-- Records for the exercise follows --

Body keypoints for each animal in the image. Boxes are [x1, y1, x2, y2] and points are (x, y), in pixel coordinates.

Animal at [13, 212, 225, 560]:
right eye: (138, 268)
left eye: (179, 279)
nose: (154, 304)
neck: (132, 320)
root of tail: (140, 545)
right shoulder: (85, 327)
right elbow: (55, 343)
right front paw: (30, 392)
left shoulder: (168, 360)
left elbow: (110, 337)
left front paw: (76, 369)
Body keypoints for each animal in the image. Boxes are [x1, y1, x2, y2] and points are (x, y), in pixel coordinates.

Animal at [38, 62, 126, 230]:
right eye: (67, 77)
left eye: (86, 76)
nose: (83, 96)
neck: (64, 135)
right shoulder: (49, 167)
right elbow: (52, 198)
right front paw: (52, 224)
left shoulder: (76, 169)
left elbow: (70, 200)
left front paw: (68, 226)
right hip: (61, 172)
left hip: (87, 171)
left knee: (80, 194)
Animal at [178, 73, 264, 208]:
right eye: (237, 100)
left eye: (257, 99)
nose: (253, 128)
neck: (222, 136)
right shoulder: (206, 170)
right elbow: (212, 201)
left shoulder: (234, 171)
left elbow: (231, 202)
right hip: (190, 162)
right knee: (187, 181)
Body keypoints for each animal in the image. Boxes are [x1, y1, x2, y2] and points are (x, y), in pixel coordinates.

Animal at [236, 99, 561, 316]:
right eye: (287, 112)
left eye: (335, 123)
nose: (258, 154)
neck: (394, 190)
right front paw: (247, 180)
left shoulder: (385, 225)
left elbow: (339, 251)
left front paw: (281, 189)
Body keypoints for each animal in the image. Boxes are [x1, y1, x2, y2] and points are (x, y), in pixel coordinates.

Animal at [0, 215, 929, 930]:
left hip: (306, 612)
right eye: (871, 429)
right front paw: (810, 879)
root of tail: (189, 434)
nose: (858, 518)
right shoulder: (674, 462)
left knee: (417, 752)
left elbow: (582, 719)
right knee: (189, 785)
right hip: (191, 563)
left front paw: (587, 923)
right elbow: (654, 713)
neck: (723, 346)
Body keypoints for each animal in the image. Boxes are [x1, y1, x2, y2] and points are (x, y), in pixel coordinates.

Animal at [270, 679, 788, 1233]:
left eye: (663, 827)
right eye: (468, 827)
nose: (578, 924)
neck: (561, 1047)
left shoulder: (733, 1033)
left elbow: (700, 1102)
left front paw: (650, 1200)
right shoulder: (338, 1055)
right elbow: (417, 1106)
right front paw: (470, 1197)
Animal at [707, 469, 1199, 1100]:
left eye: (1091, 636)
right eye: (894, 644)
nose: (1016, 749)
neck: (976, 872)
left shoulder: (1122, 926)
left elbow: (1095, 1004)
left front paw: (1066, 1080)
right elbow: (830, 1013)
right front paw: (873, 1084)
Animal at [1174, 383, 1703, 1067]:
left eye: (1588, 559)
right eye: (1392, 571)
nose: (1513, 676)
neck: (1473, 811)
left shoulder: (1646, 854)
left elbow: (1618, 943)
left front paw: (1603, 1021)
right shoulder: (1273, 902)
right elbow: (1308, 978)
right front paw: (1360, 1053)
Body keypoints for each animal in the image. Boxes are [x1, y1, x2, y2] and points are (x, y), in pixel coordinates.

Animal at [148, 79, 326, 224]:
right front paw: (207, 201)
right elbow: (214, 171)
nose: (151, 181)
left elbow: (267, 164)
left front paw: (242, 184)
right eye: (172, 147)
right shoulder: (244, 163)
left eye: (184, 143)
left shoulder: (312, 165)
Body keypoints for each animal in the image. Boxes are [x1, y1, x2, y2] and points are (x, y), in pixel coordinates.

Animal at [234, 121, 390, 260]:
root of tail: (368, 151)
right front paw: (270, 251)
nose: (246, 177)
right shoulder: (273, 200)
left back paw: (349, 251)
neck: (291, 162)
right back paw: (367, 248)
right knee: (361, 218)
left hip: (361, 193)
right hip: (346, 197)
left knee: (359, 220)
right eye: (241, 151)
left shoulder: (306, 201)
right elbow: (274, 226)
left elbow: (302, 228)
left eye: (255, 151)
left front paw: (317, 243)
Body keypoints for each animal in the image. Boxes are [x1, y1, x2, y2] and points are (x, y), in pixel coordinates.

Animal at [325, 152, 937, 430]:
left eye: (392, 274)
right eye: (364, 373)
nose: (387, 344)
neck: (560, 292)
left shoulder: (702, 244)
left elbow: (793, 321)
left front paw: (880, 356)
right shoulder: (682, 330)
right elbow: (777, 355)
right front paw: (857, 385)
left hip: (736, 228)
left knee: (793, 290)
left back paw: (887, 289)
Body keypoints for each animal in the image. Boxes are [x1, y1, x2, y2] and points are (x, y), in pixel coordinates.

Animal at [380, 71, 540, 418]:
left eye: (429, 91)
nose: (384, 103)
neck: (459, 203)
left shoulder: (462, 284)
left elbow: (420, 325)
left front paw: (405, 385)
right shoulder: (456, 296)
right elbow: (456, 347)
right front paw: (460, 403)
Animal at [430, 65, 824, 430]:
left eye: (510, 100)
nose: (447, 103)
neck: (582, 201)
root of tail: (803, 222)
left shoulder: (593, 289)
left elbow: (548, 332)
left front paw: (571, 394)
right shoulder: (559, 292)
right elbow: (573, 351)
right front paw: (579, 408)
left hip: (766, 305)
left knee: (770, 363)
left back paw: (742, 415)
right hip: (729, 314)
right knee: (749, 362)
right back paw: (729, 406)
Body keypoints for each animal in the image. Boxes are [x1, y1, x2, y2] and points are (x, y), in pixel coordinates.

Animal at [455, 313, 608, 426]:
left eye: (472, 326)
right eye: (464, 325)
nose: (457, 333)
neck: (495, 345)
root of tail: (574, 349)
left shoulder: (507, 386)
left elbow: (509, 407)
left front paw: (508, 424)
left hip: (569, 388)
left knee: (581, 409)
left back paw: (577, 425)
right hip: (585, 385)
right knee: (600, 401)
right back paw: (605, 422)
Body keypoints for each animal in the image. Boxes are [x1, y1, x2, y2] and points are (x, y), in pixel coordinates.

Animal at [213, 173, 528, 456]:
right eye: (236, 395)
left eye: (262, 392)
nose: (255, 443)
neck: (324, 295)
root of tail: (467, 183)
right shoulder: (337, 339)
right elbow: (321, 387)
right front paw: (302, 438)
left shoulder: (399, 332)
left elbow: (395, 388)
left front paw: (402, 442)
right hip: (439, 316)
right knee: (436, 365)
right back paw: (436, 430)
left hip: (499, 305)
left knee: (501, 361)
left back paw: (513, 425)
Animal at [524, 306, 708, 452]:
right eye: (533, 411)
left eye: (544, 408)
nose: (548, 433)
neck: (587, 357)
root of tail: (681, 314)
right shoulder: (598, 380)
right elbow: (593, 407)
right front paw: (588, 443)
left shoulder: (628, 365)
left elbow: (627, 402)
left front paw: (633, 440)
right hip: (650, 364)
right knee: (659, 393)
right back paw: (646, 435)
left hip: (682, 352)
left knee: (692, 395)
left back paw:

-- Records for the exercise concluded --

* Exercise prompt *
In the records above, how many lines hold the string "tail"? Only the number should be given.

* Result below *
7